The CL program to update things after and upgrade is always a good idea if
for no other reason than documentation, but that usually falls apart in a
hurry when the change is made and "I'll update the CL later" happens.
In the end it does not matter which method you choose, pick one and stay
with it. The control freak in me likes to run all my own subsystems with my
own routing programs so I know exactly how the system behaves.
--
Jim Oberholtzer
Agile Technology Architects
-----Original Message-----
From: MIDRANGE-L [mailto:midrange-l-bounces@xxxxxxxxxxxx] On Behalf Of Rob
Berendt
Sent: Wednesday, May 30, 2018 6:08 AM
To: Midrange Systems Technical Discussion <midrange-l@xxxxxxxxxxxx>
Subject: Re: Issues with Adopted Authority
I used to replace subsystem descriptions with my own. Then I realized what
a mess I made. I was always afraid that an upgrade might lose job queues
etc. We have a bazillion job queues. Then I discovered that it would not.

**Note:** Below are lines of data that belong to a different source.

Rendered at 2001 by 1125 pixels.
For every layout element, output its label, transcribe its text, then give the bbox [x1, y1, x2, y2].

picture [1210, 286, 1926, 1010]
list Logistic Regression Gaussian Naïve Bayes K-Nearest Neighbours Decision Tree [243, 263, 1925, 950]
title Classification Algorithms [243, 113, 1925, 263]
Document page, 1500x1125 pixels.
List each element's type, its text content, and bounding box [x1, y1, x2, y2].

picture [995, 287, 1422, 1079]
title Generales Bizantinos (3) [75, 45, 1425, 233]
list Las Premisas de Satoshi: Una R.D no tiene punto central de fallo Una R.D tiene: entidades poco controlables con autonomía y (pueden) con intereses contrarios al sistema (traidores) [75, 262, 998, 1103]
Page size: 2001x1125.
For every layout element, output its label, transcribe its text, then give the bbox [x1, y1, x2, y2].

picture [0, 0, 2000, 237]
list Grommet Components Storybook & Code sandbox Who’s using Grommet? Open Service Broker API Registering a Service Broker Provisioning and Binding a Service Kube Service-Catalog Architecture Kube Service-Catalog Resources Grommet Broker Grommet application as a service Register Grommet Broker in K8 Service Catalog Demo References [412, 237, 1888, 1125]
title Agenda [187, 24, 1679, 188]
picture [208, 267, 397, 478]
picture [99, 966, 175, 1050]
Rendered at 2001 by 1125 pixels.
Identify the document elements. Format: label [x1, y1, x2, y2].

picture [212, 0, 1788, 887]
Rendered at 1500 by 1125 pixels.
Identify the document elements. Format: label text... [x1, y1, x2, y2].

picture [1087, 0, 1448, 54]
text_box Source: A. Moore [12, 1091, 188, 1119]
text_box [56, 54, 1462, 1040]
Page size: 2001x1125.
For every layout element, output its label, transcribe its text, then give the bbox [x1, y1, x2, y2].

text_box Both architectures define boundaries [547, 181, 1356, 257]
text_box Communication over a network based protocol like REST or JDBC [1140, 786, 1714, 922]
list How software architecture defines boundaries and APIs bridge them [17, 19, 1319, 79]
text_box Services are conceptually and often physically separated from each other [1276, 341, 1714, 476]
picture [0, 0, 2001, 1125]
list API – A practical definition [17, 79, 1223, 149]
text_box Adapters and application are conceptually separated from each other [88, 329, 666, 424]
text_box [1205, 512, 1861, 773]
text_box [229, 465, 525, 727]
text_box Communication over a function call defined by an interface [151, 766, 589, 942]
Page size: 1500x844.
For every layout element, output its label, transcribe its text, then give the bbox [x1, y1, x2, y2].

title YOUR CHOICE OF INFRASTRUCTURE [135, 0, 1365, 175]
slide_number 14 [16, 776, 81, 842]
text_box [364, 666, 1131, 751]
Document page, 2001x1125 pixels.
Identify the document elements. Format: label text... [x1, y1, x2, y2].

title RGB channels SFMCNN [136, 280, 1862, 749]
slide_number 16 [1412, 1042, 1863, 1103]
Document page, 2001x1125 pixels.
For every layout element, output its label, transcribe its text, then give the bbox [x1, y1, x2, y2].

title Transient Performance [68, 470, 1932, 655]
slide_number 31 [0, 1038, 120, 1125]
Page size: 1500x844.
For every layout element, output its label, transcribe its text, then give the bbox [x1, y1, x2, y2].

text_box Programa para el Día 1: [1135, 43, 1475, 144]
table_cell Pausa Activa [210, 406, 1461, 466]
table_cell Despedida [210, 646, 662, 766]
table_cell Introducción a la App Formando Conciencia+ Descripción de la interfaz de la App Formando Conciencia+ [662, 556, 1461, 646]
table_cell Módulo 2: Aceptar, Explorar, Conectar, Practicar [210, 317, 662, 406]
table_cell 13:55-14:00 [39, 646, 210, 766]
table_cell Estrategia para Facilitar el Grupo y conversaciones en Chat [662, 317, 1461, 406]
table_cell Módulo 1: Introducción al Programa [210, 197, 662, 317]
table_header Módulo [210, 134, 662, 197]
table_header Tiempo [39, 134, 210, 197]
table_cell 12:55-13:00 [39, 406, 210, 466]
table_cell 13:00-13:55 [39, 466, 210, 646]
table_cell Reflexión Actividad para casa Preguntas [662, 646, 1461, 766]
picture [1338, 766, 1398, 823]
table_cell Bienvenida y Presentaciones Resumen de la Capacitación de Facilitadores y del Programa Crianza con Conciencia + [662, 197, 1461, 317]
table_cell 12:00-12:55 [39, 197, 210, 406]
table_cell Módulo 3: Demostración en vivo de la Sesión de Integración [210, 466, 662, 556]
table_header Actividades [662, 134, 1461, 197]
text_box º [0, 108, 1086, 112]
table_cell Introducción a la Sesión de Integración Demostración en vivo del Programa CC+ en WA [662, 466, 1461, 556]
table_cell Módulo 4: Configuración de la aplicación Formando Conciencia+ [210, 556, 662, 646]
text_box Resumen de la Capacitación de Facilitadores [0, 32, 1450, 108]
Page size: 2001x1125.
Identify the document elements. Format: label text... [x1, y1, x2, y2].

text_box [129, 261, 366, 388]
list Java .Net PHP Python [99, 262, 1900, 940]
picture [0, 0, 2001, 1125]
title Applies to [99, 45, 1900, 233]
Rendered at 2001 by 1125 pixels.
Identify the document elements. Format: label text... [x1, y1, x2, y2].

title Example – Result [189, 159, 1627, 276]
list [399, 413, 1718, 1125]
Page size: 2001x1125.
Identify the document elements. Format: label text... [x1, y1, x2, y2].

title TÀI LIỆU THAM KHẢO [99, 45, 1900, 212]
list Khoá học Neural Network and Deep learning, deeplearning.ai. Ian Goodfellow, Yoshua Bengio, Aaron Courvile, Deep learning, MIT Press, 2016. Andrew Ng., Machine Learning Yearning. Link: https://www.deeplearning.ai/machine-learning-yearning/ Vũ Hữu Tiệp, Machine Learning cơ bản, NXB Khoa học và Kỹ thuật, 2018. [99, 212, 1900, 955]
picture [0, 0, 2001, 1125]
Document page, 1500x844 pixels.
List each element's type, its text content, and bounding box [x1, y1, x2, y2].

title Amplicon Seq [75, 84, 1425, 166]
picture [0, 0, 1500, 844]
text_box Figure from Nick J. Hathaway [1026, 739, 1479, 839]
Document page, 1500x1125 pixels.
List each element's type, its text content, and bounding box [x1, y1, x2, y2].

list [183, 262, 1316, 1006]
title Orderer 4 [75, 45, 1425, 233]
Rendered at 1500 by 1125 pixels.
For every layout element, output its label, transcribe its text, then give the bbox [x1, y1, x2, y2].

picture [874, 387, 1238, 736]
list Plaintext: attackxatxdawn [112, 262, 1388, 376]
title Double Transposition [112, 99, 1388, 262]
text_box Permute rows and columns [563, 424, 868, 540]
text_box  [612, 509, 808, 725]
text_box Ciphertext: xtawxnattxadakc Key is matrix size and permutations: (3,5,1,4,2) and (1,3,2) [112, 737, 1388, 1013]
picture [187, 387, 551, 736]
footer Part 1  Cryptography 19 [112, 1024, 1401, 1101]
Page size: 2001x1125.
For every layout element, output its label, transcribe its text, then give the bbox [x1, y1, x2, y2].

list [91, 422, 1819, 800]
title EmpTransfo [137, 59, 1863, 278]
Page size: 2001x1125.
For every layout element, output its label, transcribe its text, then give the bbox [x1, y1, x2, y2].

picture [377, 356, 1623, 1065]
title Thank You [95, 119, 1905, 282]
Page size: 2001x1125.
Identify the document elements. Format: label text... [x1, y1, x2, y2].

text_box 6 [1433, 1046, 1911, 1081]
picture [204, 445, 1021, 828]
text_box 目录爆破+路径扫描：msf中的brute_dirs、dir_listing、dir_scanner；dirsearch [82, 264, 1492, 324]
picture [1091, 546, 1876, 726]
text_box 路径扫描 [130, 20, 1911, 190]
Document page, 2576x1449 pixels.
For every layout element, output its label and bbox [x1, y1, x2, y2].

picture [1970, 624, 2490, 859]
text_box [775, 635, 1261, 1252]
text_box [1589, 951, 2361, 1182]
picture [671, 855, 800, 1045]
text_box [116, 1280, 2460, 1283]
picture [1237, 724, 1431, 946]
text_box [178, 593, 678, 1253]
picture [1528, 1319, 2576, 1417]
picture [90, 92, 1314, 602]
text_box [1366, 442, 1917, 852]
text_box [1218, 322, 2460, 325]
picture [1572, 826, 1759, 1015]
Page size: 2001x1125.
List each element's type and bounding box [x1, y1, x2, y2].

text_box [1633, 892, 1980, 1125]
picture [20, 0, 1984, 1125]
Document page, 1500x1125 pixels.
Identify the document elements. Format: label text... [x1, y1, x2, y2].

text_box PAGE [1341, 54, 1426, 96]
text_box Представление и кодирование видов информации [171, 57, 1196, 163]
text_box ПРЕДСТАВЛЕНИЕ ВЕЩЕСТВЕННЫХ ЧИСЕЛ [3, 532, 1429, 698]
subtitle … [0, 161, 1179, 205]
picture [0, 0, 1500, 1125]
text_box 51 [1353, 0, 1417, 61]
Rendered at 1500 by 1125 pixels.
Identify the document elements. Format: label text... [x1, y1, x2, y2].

However I discovered it so late that it could no longer migrate my subsystem
descriptions because they were originally created under some ancient release
(perhaps even V2R1). I had to recreate them from scratch and then all was
right with the world.
Sometimes IBM adds some things to the subsystem descriptions it may need,
like some job queue for TCP for example.
Rob Berendt
--
IBM Certified System Administrator - IBM i 6.1 Group Dekko Dept 1600 Mail
to: 2505 Dekko Drive
Garrett, IN 46738
Ship to: Dock 108
6928N 400E
Kendallville, IN 46755
http://www.dekko.com
From: "Jim Oberholtzer" <midrangel@xxxxxxxxxxxxxxxxx>
To: "Midrange Systems Technical Discussion" <midrange-l@xxxxxxxxxxxx>
Date: 05/29/2018 10:13 PM
Subject: Re: Issues with Adopted Authority
Sent by: "MIDRANGE-L" <midrange-l-bounces@xxxxxxxxxxxx>
Joe,
The trick to avoiding issues with upgrades/PTFs is to copy the subsystem
descriptions to a user library (I use a combination of libraries at the top
of the system library list called PARTITION and SYSTEM) so during those
processes IBM will not touch them.
The basic partitions from IBM have not changed in many upgrades so they are
safe.
Jim Oberholtzer
Agile Technology Architects
On May 29, 2018, at 4:27 PM, Joe Hatchell <jhatchell@xxxxxxxxxxxxx>
wrote:
Thanks to all who responded to this. Rob Berendt is correct, the issue
is
not from QCMDEXC stopping the adoption string, it is from another issue.
That issue is the user doesn't have authority to the libraries in the
library list. SBMJOB defaults to INLLIBL(*CURRENT). When the sbmjob
runs, adoption is initially lost so the user reverts back to no
authority.
This causes issues with the SBMJOB because the user is not authorized to
those libraries.
The routing entry idea is very cool, I wish I had thought of that. I
may
choose to do this. I typically lean to solutions that can be embodied
in
code, as opposed to work management tweaks that are not obvious to less
experienced administrators and may be lost when an o/s upgrade replaces
a
subsystem description (QBATCH). I will weight the pros and cons.
I have figured out a way to solve the library list authority issue in my
approach, I pass the library list as a parameter in my command and set
the
library list when my program starts up in batch. It works.
Thank you all for your input.
Joe
From: DrFranken <midrange@xxxxxxxxxxxx>
To: Midrange Systems Technical Discussion <midrange-l@xxxxxxxxxxxx>
Date: 05/29/2018 14:25
Subject: Re: Issues with Adopted Authority
Sent by: "MIDRANGE-L" <midrange-l-bounces@xxxxxxxxxxxx>
If you are going down this path the routing program I think is the right
direction.
- Larry "DrFranken" Bolhuis
www.Frankeni.com
www.iDevCloud.com - Personal Development IBM i timeshare service.
www.iInTheCloud.com - Commercial IBM i Cloud Hosting.
On 5/29/2018 3:03 PM, Marc Rauzier wrote:
Le 29/05/2018 à 16:52, Joe Hatchell a écrit :
The call stack is
lost and therefore they have no authority to the objects needed to run
the
program.
I solved a similar issue by writing a program which is invoked in the
routing entry of the batch subsystem in place of QSYS/QCMD program.
The program I wrote does adopt owner authority. In fact, it is a bit
more complex but this is the principle.